All factors capable of bringing about rapid and profound exhaustion of the organism occur in the etiology of primary mental confusion: physical and mental stress, painful and prolonged emotions, but especially grave somatic affections. The puerperal state, through the exhaustion which it entails as well as through the nutritive disorders and infections by which it is sometimes complicated; the infectious diseases (typhoid fever, the eruptive fevers, influenza, cholera); profuse hemorrhages; inanition, etc., are among the causes frequently found in the history of the disease.

How is the action of these factors to be explained? Two hypotheses are possible.

According to one, that of Binswanger, the general exhaustion of the organism brings about deficient cerebral nutrition the clinical expression of which is primary mental confusion.

1 Ballet et Faure. Contribution a l'anatomie pathologique de la psychose polynevritique et certaines formes de confusion mentale primitive. Presse med, Nov., 30, 1898. - Maurice Faure. Sur les lesions cellu-laires corticales observees dans six cas de troubles mentaux toxi-infectieux. Rev. neurol., Dec, 1899.

According to the other, advanced by Kraepelin, the causes enumerated above bring about disturbances in the nutritive changes and determine the production of toxic substances which, acting upon the cerebral cells, give rise to an intoxication psychosis: primary mental confusion.

Perhaps both causes are at work simultaneously. In either case exhaustion constitutes the essential cause of the affection and the term "Exhaustion Psychosis" is therefore perfectly applicable to it.

Treatment

During the entire acute period of the disease rest in bed should be rigorously enforced.

Proper alimentation is of great importance. A reconstructive diet better than all medication sustains the patient's strength and even calms the agitation. Milk, eggs, chopped meat, and meat-juice should form the basis of the diet.

In cases of refusal of food one must resort without hesitation to artificial feeding; these patients cannot with impunity be allowed to fast. Gastric lavage sometimes gives good results, even in cases of acute delirium.

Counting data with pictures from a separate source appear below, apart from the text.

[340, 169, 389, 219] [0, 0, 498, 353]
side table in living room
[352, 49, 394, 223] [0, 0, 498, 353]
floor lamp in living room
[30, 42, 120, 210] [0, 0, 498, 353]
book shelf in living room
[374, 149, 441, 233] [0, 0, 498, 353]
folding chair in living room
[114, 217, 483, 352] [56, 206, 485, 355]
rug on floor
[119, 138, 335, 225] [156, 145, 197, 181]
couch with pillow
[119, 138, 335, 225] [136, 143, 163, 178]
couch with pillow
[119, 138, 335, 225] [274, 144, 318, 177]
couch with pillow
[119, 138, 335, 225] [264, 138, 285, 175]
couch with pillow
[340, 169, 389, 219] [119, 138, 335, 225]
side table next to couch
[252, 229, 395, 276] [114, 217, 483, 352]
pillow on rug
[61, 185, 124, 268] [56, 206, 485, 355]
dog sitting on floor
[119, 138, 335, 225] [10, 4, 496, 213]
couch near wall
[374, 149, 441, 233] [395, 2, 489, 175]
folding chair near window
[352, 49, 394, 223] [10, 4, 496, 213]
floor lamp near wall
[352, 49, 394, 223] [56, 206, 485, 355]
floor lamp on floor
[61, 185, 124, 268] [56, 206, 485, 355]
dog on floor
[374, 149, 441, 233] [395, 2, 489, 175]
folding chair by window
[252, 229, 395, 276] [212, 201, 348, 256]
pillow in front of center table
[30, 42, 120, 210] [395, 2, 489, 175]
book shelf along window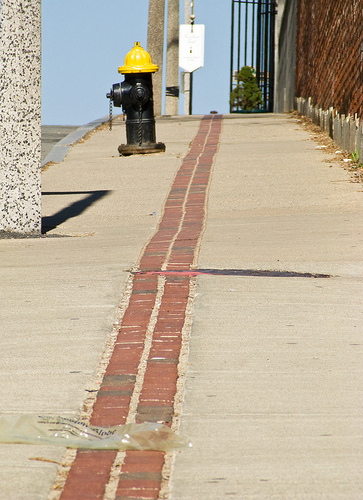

. Injections of saline solution are of great service and easy of application. The necessary apparatus consists chiefly of a glass funnel, a soft-rubber tube, and a slender trochar.

Ordinarily 300-500 grams of normal saline solution may be injected every day or every second day.

The most important results of this treatment are elevation of blood pressure and diuresis.1

Moderate physical exercise, life in the open air, reading, and light mental work for brief periods at a time accelerate the course of convalescence.

1 Cullerre. De la transfusion sereuse sous-cutanie dans les psychoses aigues avec auto-intoxication. Presse med., Sept. 30, 1899. - Jacquin. Du serum artificial en Psychiatric Ann. med. psych., May-June, 1900.